TASK INSTRUCTIONS: Each record is to be reproduced verbatim.

MATERIAL TO PROCESS:
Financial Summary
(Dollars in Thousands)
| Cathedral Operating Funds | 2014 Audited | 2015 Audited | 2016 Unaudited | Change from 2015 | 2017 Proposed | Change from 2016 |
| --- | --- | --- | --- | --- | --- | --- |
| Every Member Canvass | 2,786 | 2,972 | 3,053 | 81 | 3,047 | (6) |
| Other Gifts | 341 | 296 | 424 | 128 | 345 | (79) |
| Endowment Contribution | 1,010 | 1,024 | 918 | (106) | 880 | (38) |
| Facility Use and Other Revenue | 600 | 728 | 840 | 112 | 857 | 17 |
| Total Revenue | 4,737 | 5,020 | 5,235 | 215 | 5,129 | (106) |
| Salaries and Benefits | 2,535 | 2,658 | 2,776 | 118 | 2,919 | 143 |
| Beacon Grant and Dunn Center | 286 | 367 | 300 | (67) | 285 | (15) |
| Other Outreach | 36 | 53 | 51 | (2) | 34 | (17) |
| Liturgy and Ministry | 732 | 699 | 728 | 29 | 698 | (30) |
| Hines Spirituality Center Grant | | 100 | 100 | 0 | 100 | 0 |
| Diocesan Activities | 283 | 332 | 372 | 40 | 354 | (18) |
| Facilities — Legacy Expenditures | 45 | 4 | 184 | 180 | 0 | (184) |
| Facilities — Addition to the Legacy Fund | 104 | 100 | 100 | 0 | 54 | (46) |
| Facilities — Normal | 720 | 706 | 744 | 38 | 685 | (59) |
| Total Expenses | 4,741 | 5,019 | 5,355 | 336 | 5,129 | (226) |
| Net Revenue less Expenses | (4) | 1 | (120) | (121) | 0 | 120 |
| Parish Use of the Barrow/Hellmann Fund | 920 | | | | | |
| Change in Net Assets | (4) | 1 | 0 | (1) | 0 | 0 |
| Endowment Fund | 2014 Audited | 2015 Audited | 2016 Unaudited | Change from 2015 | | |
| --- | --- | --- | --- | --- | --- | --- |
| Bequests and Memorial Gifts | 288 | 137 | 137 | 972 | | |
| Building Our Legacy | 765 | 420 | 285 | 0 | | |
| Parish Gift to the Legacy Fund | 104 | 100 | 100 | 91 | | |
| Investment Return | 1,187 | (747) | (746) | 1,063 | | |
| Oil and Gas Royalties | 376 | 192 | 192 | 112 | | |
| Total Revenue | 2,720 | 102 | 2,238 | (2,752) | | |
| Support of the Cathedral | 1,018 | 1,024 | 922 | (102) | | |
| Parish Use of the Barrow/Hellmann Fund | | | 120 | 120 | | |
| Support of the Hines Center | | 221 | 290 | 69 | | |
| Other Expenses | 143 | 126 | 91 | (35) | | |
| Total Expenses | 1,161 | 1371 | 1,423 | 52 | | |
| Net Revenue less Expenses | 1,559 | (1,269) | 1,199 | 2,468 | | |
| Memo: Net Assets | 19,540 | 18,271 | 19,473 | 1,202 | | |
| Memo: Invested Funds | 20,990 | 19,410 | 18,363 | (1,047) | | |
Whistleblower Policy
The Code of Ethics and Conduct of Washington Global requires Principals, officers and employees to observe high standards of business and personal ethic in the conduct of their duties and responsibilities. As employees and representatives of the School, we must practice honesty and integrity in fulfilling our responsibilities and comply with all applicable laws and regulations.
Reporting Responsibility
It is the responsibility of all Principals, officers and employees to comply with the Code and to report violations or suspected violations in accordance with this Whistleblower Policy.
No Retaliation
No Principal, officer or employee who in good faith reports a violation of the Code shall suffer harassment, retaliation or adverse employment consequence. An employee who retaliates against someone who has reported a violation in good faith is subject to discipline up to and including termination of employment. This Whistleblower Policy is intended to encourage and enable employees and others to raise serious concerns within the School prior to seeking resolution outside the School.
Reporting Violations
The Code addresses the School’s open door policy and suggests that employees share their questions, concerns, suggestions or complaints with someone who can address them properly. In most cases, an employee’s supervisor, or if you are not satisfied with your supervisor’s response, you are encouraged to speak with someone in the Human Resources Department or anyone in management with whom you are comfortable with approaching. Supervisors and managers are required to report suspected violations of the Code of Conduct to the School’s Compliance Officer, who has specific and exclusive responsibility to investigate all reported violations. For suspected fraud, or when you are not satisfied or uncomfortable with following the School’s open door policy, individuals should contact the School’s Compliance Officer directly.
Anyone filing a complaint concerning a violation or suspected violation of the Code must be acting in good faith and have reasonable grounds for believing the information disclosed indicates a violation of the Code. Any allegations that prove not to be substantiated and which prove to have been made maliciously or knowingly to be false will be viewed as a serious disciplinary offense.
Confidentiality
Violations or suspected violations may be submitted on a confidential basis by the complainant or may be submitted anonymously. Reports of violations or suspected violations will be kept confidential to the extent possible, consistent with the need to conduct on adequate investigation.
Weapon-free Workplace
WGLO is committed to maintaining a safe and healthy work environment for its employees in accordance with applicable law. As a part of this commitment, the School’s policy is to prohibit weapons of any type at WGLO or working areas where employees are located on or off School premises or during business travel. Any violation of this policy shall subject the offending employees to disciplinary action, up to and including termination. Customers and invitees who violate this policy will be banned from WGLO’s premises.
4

FINISHED TASK:
Financial Summary
(Dollars in Thousands)
| Cathedral Operating Funds | 2014 Audited | 2015 Audited | 2016 Unaudited | Change from 2015 | 2017 Proposed | Change from 2016 |
| --- | --- | --- | --- | --- | --- | --- |
| Every Member Canvass | 2,786 | 2,972 | 3,053 | 81 | 3,047 | (6) |
| Other Gifts | 341 | 296 | 424 | 128 | 345 | (79) |
| Endowment Contribution | 1,010 | 1,024 | 918 | (106) | 880 | (38) |
| Facility Use and Other Revenue | 600 | 728 | 840 | 112 | 857 | 17 |
| Total Revenue | 4,737 | 5,020 | 5,235 | 215 | 5,129 | (106) |
| Salaries and Benefits | 2,535 | 2,658 | 2,776 | 118 | 2,919 | 143 |
| Beacon Grant and Dunn Center | 286 | 367 | 300 | (67) | 285 | (15) |
| Other Outreach | 36 | 53 | 51 | (2) | 34 | (17) |
| Liturgy and Ministry | 732 | 699 | 728 | 29 | 698 | (30) |
| Hines Spirituality Center Grant | | 100 | 100 | 0 | 100 | 0 |
| Diocesan Activities | 283 | 332 | 372 | 40 | 354 | (18) |
| Facilities — Legacy Expenditures | 45 | 4 | 184 | 180 | 0 | (184) |
| Facilities — Addition to the Legacy Fund | 104 | 100 | 100 | 0 | 54 | (46) |
| Facilities — Normal | 720 | 706 | 744 | 38 | 685 | (59) |
| Total Expenses | 4,741 | 5,019 | 5,355 | 336 | 5,129 | (226) |
| Net Revenue less Expenses | (4) | 1 | (120) | (121) | 0 | 120 |
| Parish Use of the Barrow/Hellmann Fund | 920 | | | | | |
| Change in Net Assets | (4) | 1 | 0 | (1) | 0 | 0 |
| Endowment Fund | 2014 Audited | 2015 Audited | 2016 Unaudited | Change from 2015 | | |
| --- | --- | --- | --- | --- | --- | --- |
| Bequests and Memorial Gifts | 288 | 137 | 137 | 972 | | |
| Building Our Legacy | 765 | 420 | 285 | 0 | | |
| Parish Gift to the Legacy Fund | 104 | 100 | 100 | 91 | | |
| Investment Return | 1,187 | (747) | (746) | 1,063 | | |
| Oil and Gas Royalties | 376 | 192 | 192 | 112 | | |
| Total Revenue | 2,720 | 102 | 2,238 | (2,752) | | |
| Support of the Cathedral | 1,018 | 1,024 | 922 | (102) | | |
| Parish Use of the Barrow/Hellmann Fund | | | 120 | 120 | | |
| Support of the Hines Center | | 221 | 290 | 69 | | |
| Other Expenses | 143 | 126 | 91 | (35) | | |
| Total Expenses | 1,161 | 1371 | 1,423 | 52 | | |
| Net Revenue less Expenses | 1,559 | (1,269) | 1,199 | 2,468 | | |
| Memo: Net Assets | 19,540 | 18,271 | 19,473 | 1,202 | | |
| Memo: Invested Funds | 20,990 | 19,410 | 18,363 | (1,047) | | |
Whistleblower Policy
The Code of Ethics and Conduct of Washington Global requires Principals, officers and employees to observe high standards of business and personal ethic in the conduct of their duties and responsibilities. As employees and representatives of the School, we must practice honesty and integrity in fulfilling our responsibilities and comply with all applicable laws and regulations.
Reporting Responsibility
It is the responsibility of all Principals, officers and employees to comply with the Code and to report violations or suspected violations in accordance with this Whistleblower Policy.
No Retaliation
No Principal, officer or employee who in good faith reports a violation of the Code shall suffer harassment, retaliation or adverse employment consequence. An employee who retaliates against someone who has reported a violation in good faith is subject to discipline up to and including termination of employment. This Whistleblower Policy is intended to encourage and enable employees and others to raise serious concerns within the School prior to seeking resolution outside the School.
Reporting Violations
The Code addresses the School’s open door policy and suggests that employees share their questions, concerns, suggestions or complaints with someone who can address them properly. In most cases, an employee’s supervisor, or if you are not satisfied with your supervisor’s response, you are encouraged to speak with someone in the Human Resources Department or anyone in management with whom you are comfortable with approaching. Supervisors and managers are required to report suspected violations of the Code of Conduct to the School’s Compliance Officer, who has specific and exclusive responsibility to investigate all reported violations. For suspected fraud, or when you are not satisfied or uncomfortable with following the School’s open door policy, individuals should contact the School’s Compliance Officer directly.
Anyone filing a complaint concerning a violation or suspected violation of the Code must be acting in good faith and have reasonable grounds for believing the information disclosed indicates a violation of the Code. Any allegations that prove not to be substantiated and which prove to have been made maliciously or knowingly to be false will be viewed as a serious disciplinary offense.
Confidentiality
Violations or suspected violations may be submitted on a confidential basis by the complainant or may be submitted anonymously. Reports of violations or suspected violations will be kept confidential to the extent possible, consistent with the need to conduct on adequate investigation.
Weapon-free Workplace
WGLO is committed to maintaining a safe and healthy work environment for its employees in accordance with applicable law. As a part of this commitment, the School’s policy is to prohibit weapons of any type at WGLO or working areas where employees are located on or off School premises or during business travel. Any violation of this policy shall subject the offending employees to disciplinary action, up to and including termination. Customers and invitees who violate this policy will be banned from WGLO’s premises.
4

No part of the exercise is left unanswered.